Exercise:
Filter the records below down to lines containing "Left".

The data:
--------------------------------------------------
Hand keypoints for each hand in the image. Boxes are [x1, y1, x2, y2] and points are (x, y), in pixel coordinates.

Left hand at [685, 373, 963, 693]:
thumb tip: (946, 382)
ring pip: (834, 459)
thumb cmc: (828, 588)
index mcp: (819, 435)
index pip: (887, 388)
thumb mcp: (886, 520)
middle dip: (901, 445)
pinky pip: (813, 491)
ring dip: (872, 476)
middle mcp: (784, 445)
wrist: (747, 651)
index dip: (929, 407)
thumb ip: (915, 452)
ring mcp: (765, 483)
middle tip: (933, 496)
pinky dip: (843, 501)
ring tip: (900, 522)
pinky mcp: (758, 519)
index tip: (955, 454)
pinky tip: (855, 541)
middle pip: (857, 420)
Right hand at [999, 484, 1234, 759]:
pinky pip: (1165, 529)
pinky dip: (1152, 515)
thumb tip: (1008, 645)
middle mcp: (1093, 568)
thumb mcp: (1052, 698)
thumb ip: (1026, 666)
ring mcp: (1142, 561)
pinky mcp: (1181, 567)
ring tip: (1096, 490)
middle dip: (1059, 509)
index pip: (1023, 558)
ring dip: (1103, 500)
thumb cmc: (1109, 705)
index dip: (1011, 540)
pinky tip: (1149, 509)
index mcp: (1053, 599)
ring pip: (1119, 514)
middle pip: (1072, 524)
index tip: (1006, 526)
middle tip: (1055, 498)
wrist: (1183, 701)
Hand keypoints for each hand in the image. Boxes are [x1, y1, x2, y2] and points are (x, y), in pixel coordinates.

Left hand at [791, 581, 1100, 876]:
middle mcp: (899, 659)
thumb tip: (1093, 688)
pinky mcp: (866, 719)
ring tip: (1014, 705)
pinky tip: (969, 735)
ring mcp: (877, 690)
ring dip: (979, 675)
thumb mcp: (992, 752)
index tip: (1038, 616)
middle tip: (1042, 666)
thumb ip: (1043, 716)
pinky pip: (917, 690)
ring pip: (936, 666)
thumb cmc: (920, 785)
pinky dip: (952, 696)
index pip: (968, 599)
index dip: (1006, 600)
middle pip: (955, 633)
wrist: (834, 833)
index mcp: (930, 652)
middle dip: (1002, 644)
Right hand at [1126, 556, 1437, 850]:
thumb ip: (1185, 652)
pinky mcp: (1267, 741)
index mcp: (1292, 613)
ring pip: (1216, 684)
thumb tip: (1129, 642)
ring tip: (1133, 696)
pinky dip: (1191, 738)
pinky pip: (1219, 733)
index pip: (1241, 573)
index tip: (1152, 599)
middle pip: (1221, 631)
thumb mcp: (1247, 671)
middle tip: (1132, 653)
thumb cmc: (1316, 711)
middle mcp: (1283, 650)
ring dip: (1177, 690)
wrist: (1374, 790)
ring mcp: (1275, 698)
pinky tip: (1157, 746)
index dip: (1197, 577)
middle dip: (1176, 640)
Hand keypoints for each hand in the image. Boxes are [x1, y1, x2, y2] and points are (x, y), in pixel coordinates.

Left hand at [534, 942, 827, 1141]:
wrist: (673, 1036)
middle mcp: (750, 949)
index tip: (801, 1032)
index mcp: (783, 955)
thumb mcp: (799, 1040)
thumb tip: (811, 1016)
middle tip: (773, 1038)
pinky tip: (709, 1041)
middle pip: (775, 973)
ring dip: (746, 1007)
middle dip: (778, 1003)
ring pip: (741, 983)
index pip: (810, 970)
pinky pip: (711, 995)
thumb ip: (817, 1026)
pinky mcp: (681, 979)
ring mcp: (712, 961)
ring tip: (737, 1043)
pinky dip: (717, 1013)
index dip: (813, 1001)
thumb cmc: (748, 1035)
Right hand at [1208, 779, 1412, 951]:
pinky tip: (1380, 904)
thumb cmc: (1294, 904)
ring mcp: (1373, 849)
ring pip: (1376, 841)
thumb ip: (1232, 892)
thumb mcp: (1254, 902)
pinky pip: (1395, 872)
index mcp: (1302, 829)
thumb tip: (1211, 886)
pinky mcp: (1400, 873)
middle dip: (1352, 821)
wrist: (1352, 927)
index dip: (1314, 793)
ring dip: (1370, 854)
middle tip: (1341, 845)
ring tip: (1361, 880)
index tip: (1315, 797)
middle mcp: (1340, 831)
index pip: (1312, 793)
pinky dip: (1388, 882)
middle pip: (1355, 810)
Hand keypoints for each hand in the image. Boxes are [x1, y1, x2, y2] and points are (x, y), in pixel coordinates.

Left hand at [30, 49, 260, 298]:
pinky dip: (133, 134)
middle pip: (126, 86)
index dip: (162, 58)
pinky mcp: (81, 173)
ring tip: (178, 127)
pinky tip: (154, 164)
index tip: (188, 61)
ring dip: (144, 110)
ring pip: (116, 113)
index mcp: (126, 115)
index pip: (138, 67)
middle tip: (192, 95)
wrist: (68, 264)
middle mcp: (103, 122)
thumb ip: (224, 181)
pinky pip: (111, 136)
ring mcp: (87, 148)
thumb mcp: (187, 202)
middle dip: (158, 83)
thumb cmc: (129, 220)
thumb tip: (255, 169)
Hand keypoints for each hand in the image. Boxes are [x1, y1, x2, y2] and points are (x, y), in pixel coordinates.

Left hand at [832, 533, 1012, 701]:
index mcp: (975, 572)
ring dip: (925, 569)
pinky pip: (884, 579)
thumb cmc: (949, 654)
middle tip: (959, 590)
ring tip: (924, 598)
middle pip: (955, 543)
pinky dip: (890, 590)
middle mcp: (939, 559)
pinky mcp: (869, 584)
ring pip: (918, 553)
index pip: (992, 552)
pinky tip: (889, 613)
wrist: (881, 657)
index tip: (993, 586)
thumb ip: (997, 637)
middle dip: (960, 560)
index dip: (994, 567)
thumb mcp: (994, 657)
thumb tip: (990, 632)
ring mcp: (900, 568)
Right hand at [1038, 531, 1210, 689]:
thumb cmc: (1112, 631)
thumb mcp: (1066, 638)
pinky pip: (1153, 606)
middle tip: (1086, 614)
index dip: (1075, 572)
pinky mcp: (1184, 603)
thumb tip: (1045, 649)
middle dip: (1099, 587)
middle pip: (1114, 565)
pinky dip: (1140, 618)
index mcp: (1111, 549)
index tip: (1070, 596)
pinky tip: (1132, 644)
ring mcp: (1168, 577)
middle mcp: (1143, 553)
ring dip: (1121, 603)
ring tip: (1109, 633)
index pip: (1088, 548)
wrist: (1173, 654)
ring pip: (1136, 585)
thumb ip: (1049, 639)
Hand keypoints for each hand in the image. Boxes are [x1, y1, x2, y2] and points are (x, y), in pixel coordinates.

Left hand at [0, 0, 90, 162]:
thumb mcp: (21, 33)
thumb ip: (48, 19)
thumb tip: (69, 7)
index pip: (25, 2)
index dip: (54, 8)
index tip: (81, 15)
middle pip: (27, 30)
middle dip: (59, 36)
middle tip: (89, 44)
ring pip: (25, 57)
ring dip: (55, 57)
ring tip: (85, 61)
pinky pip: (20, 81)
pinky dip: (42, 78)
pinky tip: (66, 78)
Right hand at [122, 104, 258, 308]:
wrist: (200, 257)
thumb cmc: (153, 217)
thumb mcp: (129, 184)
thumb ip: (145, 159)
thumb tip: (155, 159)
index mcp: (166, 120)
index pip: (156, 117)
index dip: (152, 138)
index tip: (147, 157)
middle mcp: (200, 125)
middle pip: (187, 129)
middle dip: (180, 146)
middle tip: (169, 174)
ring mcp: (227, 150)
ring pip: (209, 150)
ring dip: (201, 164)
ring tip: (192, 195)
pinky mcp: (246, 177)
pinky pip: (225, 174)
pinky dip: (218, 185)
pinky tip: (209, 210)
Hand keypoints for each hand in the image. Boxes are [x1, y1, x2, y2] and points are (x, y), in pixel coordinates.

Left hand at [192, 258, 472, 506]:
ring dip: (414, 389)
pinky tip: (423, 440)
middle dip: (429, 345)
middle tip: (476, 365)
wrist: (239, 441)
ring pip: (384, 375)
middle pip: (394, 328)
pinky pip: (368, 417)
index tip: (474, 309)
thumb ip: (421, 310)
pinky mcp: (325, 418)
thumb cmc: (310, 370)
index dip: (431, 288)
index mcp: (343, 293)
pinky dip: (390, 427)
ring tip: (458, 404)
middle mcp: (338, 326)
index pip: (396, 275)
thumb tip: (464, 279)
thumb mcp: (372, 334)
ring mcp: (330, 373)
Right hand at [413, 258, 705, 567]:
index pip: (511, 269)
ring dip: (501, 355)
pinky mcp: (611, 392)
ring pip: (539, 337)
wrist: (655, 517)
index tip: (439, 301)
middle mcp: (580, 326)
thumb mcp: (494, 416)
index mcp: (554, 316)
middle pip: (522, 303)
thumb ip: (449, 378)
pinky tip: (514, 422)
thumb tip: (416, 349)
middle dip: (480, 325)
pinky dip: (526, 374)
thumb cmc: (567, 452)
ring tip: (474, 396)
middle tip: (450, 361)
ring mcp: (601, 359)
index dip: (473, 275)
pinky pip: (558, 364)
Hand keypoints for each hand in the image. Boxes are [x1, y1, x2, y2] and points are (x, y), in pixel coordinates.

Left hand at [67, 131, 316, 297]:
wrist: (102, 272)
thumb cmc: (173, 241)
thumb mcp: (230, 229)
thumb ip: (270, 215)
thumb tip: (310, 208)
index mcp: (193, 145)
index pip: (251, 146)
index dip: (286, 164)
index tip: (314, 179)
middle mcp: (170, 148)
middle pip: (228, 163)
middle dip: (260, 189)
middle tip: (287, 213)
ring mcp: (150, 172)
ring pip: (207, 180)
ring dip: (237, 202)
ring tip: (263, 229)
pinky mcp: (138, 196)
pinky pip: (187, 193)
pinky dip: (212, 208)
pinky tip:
--------------------------------------------------
Solution for this problem:
Left hand at [685, 373, 963, 693]:
Left hand at [791, 581, 1100, 876]:
Left hand at [534, 942, 827, 1141]:
Left hand at [30, 49, 260, 298]:
Left hand at [832, 533, 1012, 701]:
Left hand at [0, 0, 90, 162]:
Left hand at [192, 258, 472, 506]:
Left hand at [67, 131, 316, 297]:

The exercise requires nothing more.